## Exercise goal
Looking at the material below, work out how many of its lines hold the string "Example". Give that figure alone.

## Data supplied
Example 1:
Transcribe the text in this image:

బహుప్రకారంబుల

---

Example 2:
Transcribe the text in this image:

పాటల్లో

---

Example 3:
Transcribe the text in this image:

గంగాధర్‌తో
==
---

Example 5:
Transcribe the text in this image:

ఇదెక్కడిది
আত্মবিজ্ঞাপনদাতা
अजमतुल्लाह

## Reply to the task
4